The first woman assigned to work on China’s new space station will be aboard when the Shenzhou-13 spacecraft blasts off early Saturday local time, in what’s set to be a landmark moment for female astronauts and the country’s rapidly expanding space program.
Wang Yaping, 41, is part of a three-member team heading for the Tiangong — or Heavenly Palace — space station, where she is expected to become the first Chinese woman to conduct a spacewalk. China’s aim to complete the station and have it fully crewed by December 2022 is an ambitious target but it appears to be on course. Last month, three other Chinese astronauts successfully completed a three-month stay on board, during which they worked on the station’s core module and conducted two spacewalks to install equipment.

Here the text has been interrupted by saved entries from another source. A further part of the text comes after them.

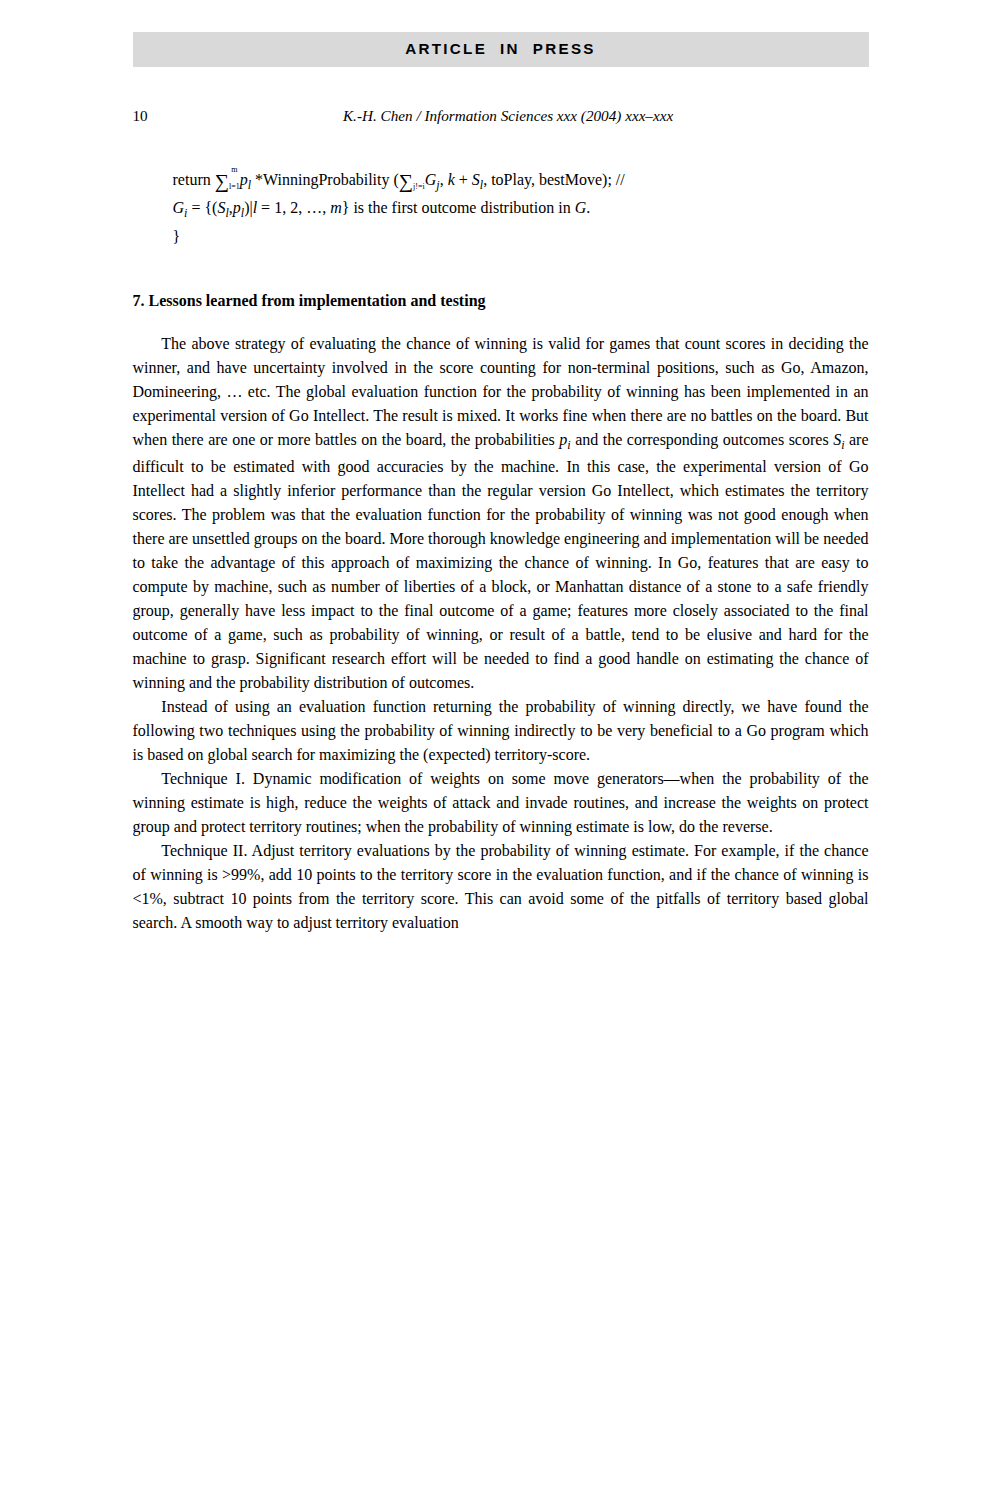ARTICLE IN PRESS
10 K.-H. Chen / Information Sciences xxx (2004) xxx–xxx
return ∑m
l=1 pl *WinningProbability (∑j!=i Gj, k + Sl, toPlay, bestMove); //
Gi = {(Sl,pl)|l = 1, 2, …, m} is the first outcome distribution in G.
}
7. Lessons learned from implementation and testing
The above strategy of evaluating the chance of winning is valid for games that count scores in deciding the winner, and have uncertainty involved in the score counting for non-terminal positions, such as Go, Amazon, Domineering, … etc. The global evaluation function for the probability of winning has been implemented in an experimental version of Go Intellect. The result is mixed. It works fine when there are no battles on the board. But when there are one or more battles on the board, the probabilities pi and the corresponding outcomes scores Si are difficult to be estimated with good accuracies by the machine. In this case, the experimental version of Go Intellect had a slightly inferior performance than the regular version Go Intellect, which estimates the territory scores. The problem was that the evaluation function for the probability of winning was not good enough when there are unsettled groups on the board. More thorough knowledge engineering and implementation will be needed to take the advantage of this approach of maximizing the chance of winning. In Go, features that are easy to compute by machine, such as number of liberties of a block, or Manhattan distance of a stone to a safe friendly group, generally have less impact to the final outcome of a game; features more closely associated to the final outcome of a game, such as probability of winning, or result of a battle, tend to be elusive and hard for the machine to grasp. Significant research effort will be needed to find a good handle on estimating the chance of winning and the probability distribution of outcomes.
Instead of using an evaluation function returning the probability of winning directly, we have found the following two techniques using the probability of winning indirectly to be very beneficial to a Go program which is based on global search for maximizing the (expected) territory-score.
Technique I. Dynamic modification of weights on some move generators—when the probability of the winning estimate is high, reduce the weights of attack and invade routines, and increase the weights on protect group and protect territory routines; when the probability of winning estimate is low, do the reverse.
Technique II. Adjust territory evaluations by the probability of winning estimate. For example, if the chance of winning is >99%, add 10 points to the territory score in the evaluation function, and if the chance of winning is <1%, subtract 10 points from the territory score. This can avoid some of the pitfalls of territory based global search. A smooth way to adjust territory evaluation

This time, Wang’s team will stay for 183 days — the longest stint in space by Chinese astronauts. She will be accompanied by mission commander Zhai Zhigang, 55, and Ye Guangfu, 41. Their spacecraft is scheduled to take off from the Gobi Desert in northwest China at 12:23 a.m. Beijing time on Saturday (12:23 p.m. ET Friday), the China Manned Space Program said Thursday. Preparations for their stay have been long in the making. Last month, a cargo vessel delivered 6 metric tons of food, water, oxygen bottles, spacesuits and other necessities to the station.
It will be Wang’s second space mission. A major in the Chinese People’s Liberation Army Air Force and a transport plane pilot, she was recruited as an aspiring astronaut in 2010. In 2013, she spent 15 days in orbit with the Shenzhou-10 mission. From a trial space station module, she gave a science lecture to 60 million students across China — showing them surface tension of liquids in space, conducting kung fu moves and answering questions. In an interview with CNN in 2015, Wang recounted the first moment she looked down on Earth from space. “When I looked out of the window for the first time, I realized the true meaning of the power of life… that kind of beauty was just beyond comprehension,” she said.